WHAT YOU NEED TO DO
Write the entries below out again exactly, but skip the pictures.

##########

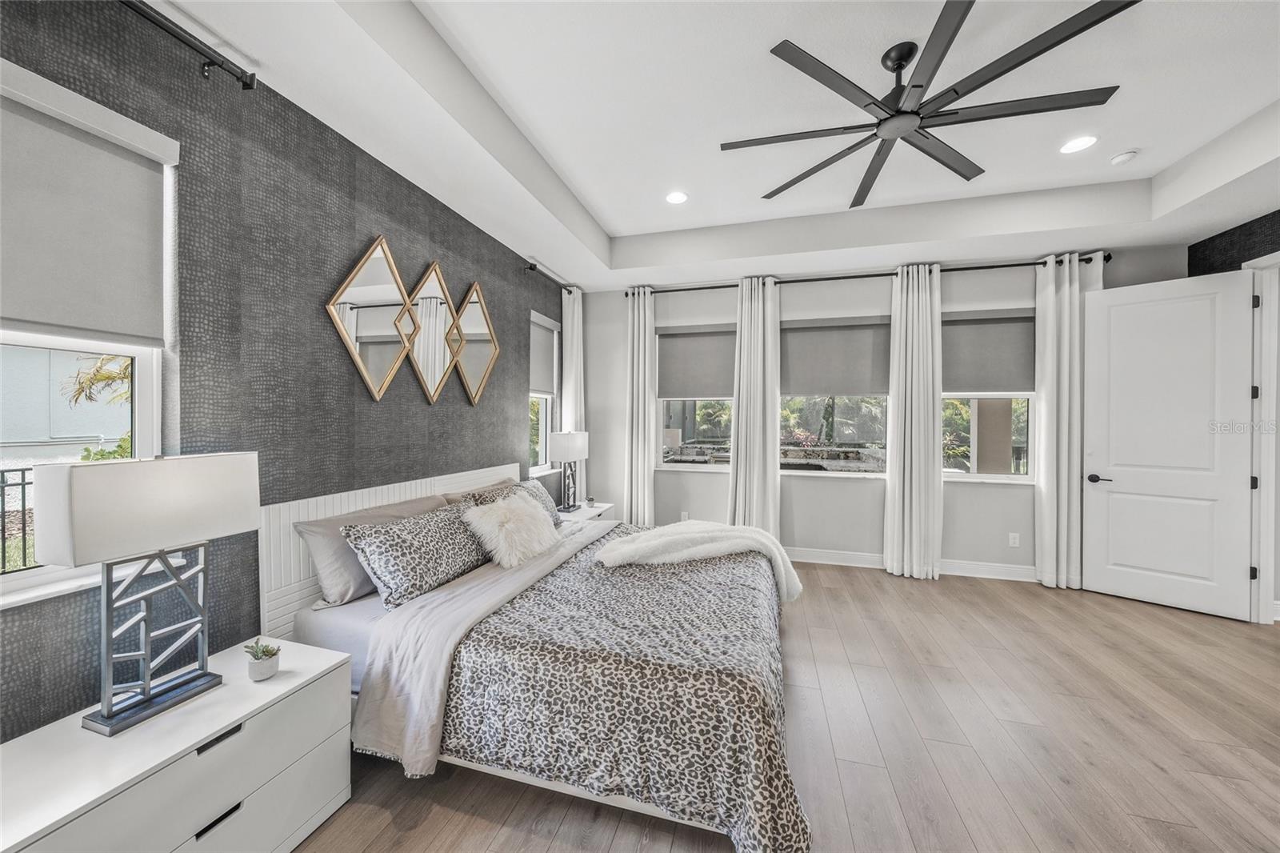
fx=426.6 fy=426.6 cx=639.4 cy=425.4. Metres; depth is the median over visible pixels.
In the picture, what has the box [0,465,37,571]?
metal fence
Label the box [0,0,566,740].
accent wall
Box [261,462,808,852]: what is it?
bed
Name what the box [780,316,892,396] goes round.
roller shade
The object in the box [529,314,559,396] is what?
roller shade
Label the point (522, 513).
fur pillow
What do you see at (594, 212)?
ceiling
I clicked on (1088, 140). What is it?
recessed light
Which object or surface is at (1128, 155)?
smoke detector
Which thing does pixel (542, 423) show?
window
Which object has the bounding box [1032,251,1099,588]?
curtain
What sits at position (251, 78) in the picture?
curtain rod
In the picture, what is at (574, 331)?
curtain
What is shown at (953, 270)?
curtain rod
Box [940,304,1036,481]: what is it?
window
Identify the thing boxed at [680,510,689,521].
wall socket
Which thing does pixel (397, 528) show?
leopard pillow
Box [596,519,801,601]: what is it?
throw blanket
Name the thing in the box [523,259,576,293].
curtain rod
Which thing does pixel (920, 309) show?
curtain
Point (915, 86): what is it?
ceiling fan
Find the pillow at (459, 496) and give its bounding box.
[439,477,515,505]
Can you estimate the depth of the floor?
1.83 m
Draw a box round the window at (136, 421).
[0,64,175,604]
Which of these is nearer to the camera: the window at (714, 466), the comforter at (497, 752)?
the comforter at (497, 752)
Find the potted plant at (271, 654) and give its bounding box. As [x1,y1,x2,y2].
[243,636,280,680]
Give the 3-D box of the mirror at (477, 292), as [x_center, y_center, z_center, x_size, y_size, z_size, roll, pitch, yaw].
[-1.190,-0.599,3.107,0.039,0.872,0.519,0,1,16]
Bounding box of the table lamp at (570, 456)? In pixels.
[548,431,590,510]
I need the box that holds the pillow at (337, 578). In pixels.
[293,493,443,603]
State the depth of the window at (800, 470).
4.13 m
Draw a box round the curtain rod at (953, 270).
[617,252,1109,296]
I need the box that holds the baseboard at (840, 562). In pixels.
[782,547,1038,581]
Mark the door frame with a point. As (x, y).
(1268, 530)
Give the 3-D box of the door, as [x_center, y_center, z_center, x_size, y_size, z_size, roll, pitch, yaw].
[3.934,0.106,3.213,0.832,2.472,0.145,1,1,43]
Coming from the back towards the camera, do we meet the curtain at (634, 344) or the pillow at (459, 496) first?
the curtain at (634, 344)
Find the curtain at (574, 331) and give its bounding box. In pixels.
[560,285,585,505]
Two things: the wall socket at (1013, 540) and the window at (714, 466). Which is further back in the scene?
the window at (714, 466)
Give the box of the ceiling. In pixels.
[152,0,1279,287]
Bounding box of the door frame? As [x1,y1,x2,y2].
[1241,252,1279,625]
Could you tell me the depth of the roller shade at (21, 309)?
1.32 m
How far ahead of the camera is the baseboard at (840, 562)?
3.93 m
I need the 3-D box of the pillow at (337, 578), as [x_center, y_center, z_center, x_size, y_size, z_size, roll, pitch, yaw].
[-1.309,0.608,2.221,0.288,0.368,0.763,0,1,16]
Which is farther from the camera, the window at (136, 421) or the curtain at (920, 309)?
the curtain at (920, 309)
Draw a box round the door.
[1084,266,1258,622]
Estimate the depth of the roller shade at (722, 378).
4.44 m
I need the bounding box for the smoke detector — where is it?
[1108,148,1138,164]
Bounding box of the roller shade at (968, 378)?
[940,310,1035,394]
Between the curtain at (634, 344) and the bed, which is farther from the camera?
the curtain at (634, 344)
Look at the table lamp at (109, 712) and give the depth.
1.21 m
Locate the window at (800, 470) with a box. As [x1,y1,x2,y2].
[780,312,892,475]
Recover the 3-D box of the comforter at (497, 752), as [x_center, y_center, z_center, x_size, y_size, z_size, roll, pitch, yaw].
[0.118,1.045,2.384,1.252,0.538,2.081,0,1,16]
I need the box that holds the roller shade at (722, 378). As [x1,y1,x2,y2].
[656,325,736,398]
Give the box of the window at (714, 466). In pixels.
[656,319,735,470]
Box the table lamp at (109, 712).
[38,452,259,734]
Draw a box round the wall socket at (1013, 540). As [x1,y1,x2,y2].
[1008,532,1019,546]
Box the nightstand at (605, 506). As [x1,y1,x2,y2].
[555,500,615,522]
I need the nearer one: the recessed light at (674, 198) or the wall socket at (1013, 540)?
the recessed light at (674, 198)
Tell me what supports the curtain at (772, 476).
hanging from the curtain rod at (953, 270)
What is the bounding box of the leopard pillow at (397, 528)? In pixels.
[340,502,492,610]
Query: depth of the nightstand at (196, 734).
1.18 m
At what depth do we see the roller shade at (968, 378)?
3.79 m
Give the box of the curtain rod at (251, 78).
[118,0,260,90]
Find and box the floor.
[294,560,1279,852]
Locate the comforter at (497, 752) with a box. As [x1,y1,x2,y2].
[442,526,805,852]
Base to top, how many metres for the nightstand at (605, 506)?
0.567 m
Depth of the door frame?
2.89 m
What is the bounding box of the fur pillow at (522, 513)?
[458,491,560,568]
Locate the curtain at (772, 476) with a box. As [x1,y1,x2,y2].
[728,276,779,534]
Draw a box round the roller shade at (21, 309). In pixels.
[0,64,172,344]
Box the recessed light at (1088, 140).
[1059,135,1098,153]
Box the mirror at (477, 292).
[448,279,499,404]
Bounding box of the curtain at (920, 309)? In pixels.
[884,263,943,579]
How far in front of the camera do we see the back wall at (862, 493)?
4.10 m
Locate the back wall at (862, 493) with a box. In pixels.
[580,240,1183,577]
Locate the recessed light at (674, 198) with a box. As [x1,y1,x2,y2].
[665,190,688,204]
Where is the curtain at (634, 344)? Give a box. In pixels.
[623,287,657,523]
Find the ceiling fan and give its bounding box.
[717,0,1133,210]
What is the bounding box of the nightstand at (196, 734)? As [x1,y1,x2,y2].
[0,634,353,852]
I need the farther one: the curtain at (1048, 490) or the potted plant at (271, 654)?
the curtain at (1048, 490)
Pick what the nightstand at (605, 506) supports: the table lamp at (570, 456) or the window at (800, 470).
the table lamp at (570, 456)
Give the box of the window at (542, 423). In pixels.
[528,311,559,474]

##########

TASK ANSWER
fx=426.6 fy=426.6 cx=639.4 cy=425.4. Metres; depth is the median over visible pixels.
In the picture, what has the box [0,465,37,571]?
metal fence
Label the box [0,0,566,740].
accent wall
Box [261,462,808,852]: what is it?
bed
Name what the box [780,316,892,396] goes round.
roller shade
The object in the box [529,314,559,396] is what?
roller shade
Label the point (522, 513).
fur pillow
What do you see at (594, 212)?
ceiling
I clicked on (1088, 140). What is it?
recessed light
Which object or surface is at (1128, 155)?
smoke detector
Which thing does pixel (542, 423) show?
window
Which object has the bounding box [1032,251,1099,588]?
curtain
What sits at position (251, 78) in the picture?
curtain rod
In the picture, what is at (574, 331)?
curtain
What is shown at (953, 270)?
curtain rod
Box [940,304,1036,481]: what is it?
window
Identify the thing boxed at [680,510,689,521].
wall socket
Which thing does pixel (397, 528) show?
leopard pillow
Box [596,519,801,601]: what is it?
throw blanket
Name the thing in the box [523,259,576,293].
curtain rod
Which thing does pixel (920, 309) show?
curtain
Point (915, 86): what is it?
ceiling fan
Find the pillow at (459, 496) and give its bounding box.
[439,477,515,505]
Can you estimate the depth of the floor?
1.83 m
Draw a box round the window at (136, 421).
[0,64,175,604]
Which of these is nearer to the camera: the window at (714, 466), the comforter at (497, 752)?
the comforter at (497, 752)
Find the potted plant at (271, 654) and give its bounding box. As [x1,y1,x2,y2].
[243,636,280,680]
Give the 3-D box of the mirror at (477, 292), as [x_center, y_center, z_center, x_size, y_size, z_size, roll, pitch, yaw].
[-1.190,-0.599,3.107,0.039,0.872,0.519,0,1,16]
Bounding box of the table lamp at (570, 456)? In pixels.
[548,431,590,510]
I need the box that holds the pillow at (337, 578). In pixels.
[293,493,443,603]
State the depth of the window at (800, 470).
4.13 m
Draw a box round the curtain rod at (953, 270).
[617,252,1109,296]
I need the box that holds the baseboard at (840, 562). In pixels.
[782,547,1038,581]
Mark the door frame with a point. As (x, y).
(1268, 530)
Give the 3-D box of the door, as [x_center, y_center, z_center, x_size, y_size, z_size, roll, pitch, yaw].
[3.934,0.106,3.213,0.832,2.472,0.145,1,1,43]
Coming from the back towards the camera, do we meet the curtain at (634, 344) or the pillow at (459, 496) first?
the curtain at (634, 344)
Find the curtain at (574, 331) and give its bounding box. In pixels.
[560,285,585,505]
Two things: the wall socket at (1013, 540) and the window at (714, 466). Which is further back in the scene?
the window at (714, 466)
Give the box of the ceiling. In pixels.
[152,0,1279,287]
Bounding box of the door frame? As [x1,y1,x2,y2].
[1241,252,1279,625]
Could you tell me the depth of the roller shade at (21, 309)?
1.32 m
How far ahead of the camera is the baseboard at (840, 562)?
3.93 m
I need the 3-D box of the pillow at (337, 578), as [x_center, y_center, z_center, x_size, y_size, z_size, roll, pitch, yaw].
[-1.309,0.608,2.221,0.288,0.368,0.763,0,1,16]
Which is farther from the camera, the window at (136, 421) or the curtain at (920, 309)?
the curtain at (920, 309)
Draw a box round the door.
[1084,266,1258,622]
Estimate the depth of the roller shade at (722, 378).
4.44 m
I need the bounding box for the smoke detector — where is it?
[1108,148,1138,164]
Bounding box of the roller shade at (968, 378)?
[940,310,1035,394]
Between the curtain at (634, 344) and the bed, which is farther from the camera?
the curtain at (634, 344)
Look at the table lamp at (109, 712) and give the depth.
1.21 m
Locate the window at (800, 470) with a box. As [x1,y1,x2,y2].
[780,312,892,475]
Recover the 3-D box of the comforter at (497, 752), as [x_center, y_center, z_center, x_size, y_size, z_size, roll, pitch, yaw].
[0.118,1.045,2.384,1.252,0.538,2.081,0,1,16]
I need the box that holds the roller shade at (722, 378). As [x1,y1,x2,y2].
[656,325,736,398]
Give the box of the window at (714, 466). In pixels.
[656,319,735,470]
Box the table lamp at (109, 712).
[38,452,259,734]
Draw a box round the wall socket at (1013, 540). As [x1,y1,x2,y2].
[1008,532,1019,546]
Box the nightstand at (605, 506). As [x1,y1,x2,y2].
[555,500,615,522]
I need the nearer one: the recessed light at (674, 198) or the wall socket at (1013, 540)?
the recessed light at (674, 198)
Tell me what supports the curtain at (772, 476).
hanging from the curtain rod at (953, 270)
What is the bounding box of the leopard pillow at (397, 528)? In pixels.
[340,502,492,610]
Query: depth of the nightstand at (196, 734).
1.18 m
At what depth do we see the roller shade at (968, 378)?
3.79 m
Give the box of the curtain rod at (251, 78).
[118,0,260,90]
Find and box the floor.
[294,560,1279,852]
Locate the comforter at (497, 752) with a box. As [x1,y1,x2,y2].
[442,526,805,852]
Base to top, how many metres for the nightstand at (605, 506)?
0.567 m
Depth of the door frame?
2.89 m
What is the bounding box of the fur pillow at (522, 513)?
[458,491,560,568]
Locate the curtain at (772, 476) with a box. As [x1,y1,x2,y2].
[728,276,779,534]
Draw a box round the roller shade at (21, 309). In pixels.
[0,64,172,344]
Box the recessed light at (1088, 140).
[1059,135,1098,153]
Box the mirror at (477, 292).
[448,279,499,404]
Bounding box of the curtain at (920, 309)? In pixels.
[884,263,943,579]
How far in front of the camera do we see the back wall at (862, 493)?
4.10 m
Locate the back wall at (862, 493) with a box. In pixels.
[580,240,1183,577]
Locate the recessed light at (674, 198) with a box. As [x1,y1,x2,y2].
[665,190,688,204]
Where is the curtain at (634, 344)? Give a box. In pixels.
[623,287,657,523]
Find the ceiling fan and give its bounding box.
[717,0,1133,210]
What is the bounding box of the nightstand at (196, 734)? As [x1,y1,x2,y2].
[0,634,353,852]
I need the farther one: the curtain at (1048, 490) or the potted plant at (271, 654)?
the curtain at (1048, 490)
Pick what the nightstand at (605, 506) supports: the table lamp at (570, 456) or the window at (800, 470).
the table lamp at (570, 456)
Give the box of the window at (542, 423). In pixels.
[528,311,559,474]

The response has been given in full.